Lavoro da svolgere ->
A. Indica se ciascuna affermazione concorda con il brano su David Lean, rispondendo sì o no e citando alla lettera le parole del brano che lo stabiliscono: (i) prima di passare alla regia, Lean lavorò a lungo come montatore; (ii) secondo il brano, Hitchcock è più noto di Lean come personaggio; (iii) il libro di Sesti supera le duecento pagine.
B. Trascrivi senza modifiche tutto ciò che, nel brano su David Lean, va da "In meno di cento" giù fino a "storia del cinema).".

Brano da leggere ->
In meno di cento pagine il critico cinematografico Mario Sesti traccia un panorama discretamente approfondito della figura e della filmografia di David Lean, regista inglese tra i più grandi del Novecento, forse il più grande insieme a Hitchcock, il quale è indubbiamente più noto come personaggio, anche se Lean può di contro vantare al suo attivo film di successo e popolarità assoluti (basti pensare a Lawrence d'Arabia o a Il dottor Zivago, quest'ultimo tra le pellicole più viste della storia del cinema).
Sesti parte descrivendo la lunga gavetta fatta da Lean come montatore (di quelli all'antica, che tenevano le forbici in mano e facevano scorrere la pellicola tra le dita).
L'incontro con il commediografo Noel Coward lo porta ad una lunga collaborazione con quest'ultimo, che lo lancerà dietro la macchina da presa proponendogli la co-regia di Eroi del mare (1942).

Dati di partenza ->

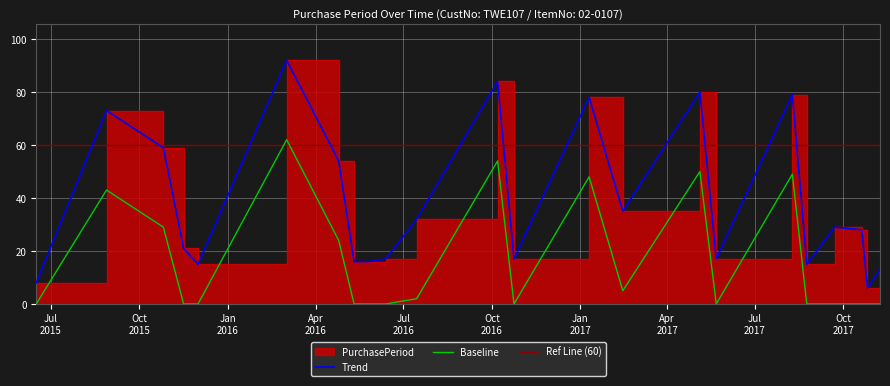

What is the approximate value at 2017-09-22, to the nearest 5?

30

Risposte qui sotto ->
A.
(i) Sì: «la lunga gavetta fatta da Lean come montatore».
(ii) Sì: «il quale è indubbiamente più noto come personaggio».
(iii) No: «In meno di cento pagine».

B.
In meno di cento pagine il critico cinematografico Mario Sesti traccia un panorama discretamente approfondito della figura e della filmografia di David Lean, regista inglese tra i più grandi del Novecento, forse il più grande insieme a Hitchcock, il quale è indubbiamente più noto come personaggio, anche se Lean può di contro vantare al suo attivo film di successo e popolarità assoluti (basti pensare a Lawrence d'Arabia o a Il dottor Zivago, quest'ultimo tra le pellicole più viste della storia del cinema).